EXERCISE REQUIREMENTS: Go over the entries below line by line, copying each one that contains the word "Switch".

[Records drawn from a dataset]
* * * * * * *

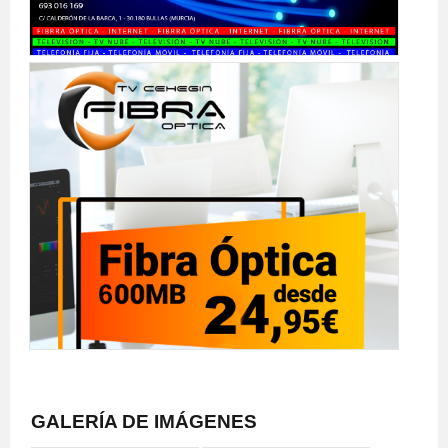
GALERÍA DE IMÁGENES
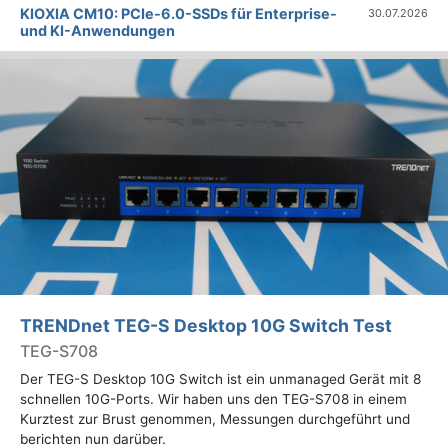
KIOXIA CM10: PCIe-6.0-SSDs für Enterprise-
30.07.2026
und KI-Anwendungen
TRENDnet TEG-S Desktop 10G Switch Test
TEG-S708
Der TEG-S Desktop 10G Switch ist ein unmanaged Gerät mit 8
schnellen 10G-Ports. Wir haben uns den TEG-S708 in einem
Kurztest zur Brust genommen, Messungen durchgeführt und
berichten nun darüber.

* * * * * * *

TASK RESPONSE:
TRENDnet TEG-S Desktop 10G Switch Test
Der TEG-S Desktop 10G Switch ist ein unmanaged Gerät mit 8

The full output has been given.